Director, Data Strategy & Partnerships Merck & Co. Inc. Boston, United States
Background: Synthetic data, generated using complex algorithms, is an emerging method for preserving patient privacy and retaining statistical property in real-world databases. While synthetic data holds great promise, its applicability in conducting robust epidemiology research, requires stringent validation and demonstration projects.
Objectives: To assess the validity of synthetic EHR data by comparing the estimates of COVID-19 vaccination effectiveness in synthetic vs. original datasets.
Methods: A published retrospective cohort study on real-world effectiveness of COVID-19 vaccines by Maccabi Healthcare Services in Israel was replicated using synthetic data generated from the same database, and the results from synthetic RWD were compared with that from the original RWD. The original cohort included 1.2 million members vaccinated with BNT162b2. The endpoints include COVID-19 infection, symptomatic COVID-19 infection and hospitalization due to infection and were also assessed in several subgroups (demographic/clinical characteristics).
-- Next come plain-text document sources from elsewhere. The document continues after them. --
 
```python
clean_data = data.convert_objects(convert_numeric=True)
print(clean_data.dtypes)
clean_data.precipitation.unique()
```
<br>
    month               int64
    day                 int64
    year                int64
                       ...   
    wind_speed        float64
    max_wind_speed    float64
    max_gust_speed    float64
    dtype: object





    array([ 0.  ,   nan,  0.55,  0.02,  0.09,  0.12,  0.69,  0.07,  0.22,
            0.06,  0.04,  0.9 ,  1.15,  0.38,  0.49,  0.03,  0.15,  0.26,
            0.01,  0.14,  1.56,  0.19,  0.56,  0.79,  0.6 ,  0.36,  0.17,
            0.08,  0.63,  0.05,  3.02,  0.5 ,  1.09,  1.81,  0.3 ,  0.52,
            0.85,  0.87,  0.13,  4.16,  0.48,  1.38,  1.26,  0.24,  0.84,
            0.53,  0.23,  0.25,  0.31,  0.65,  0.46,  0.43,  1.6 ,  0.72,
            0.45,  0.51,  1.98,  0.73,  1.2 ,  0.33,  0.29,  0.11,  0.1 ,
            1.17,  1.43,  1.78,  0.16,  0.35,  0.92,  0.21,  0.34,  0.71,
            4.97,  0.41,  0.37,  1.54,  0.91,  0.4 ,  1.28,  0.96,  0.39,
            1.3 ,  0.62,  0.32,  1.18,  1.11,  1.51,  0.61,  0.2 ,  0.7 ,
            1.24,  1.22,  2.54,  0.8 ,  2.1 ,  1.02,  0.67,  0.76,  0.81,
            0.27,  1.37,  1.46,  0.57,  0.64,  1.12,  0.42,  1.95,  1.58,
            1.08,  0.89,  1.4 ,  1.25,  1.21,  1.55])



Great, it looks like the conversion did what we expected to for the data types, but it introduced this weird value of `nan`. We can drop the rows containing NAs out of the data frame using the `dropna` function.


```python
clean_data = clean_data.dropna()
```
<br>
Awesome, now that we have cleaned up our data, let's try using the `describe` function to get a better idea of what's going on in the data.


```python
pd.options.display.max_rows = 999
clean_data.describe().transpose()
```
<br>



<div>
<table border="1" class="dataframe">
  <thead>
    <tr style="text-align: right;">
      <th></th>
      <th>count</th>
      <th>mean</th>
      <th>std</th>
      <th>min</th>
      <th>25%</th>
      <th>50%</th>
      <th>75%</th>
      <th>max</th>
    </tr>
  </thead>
In comparing synthetic vs. original data estimates, several metrics were utilized across analyses: standardized mean differences (SMD), decision agreement, estimate agreement, confidence interval overlap, and Wald test. Synthetic data were generated 5 times to assess the stability of results.
Results: The size of the synthetic cohort ranged from 1,178,081-1,178,085 in five replicates, compared with 1,178,597 in the original data. The distribution of demographic characteristics in synthetic data highly resembled the original data, with all SMDs < 0.01, indicating a very small difference. Comparing the replicates to the original data, the hazard ratio (of hospitalization) estimates had 100% estimate agreements in all groups, 100% decision agreement in 5 of 9 risk subgroups, and at least 70% CI overlap. The odds ratio (of COVID infection) estimates showed 100% of estimate agreements except for 3 subgroups, and 100% of decision agreement except for 2 subgroups, and varied level of CI overlap (37% - 99.7%). Vaccine effectiveness for COVID-19 infection and symptomatic COVID-19 infection showed 100% of estimate and decision agreements across all risk subgroups; had at least 82.7% CI overlap in COVID-19 infection, and at least 66% CI overlap in symptomatic COVID-19 infection.
Conclusions: Our analysis demonstrated good validity and stability of synthetic data to conduct a study of moderate complexity and the potential as a reliable alternative to inaccessible EHRs data. While using synthetic data may lead to the same conclusions as original data, there are important considerations for sampling strategy and results interpretations.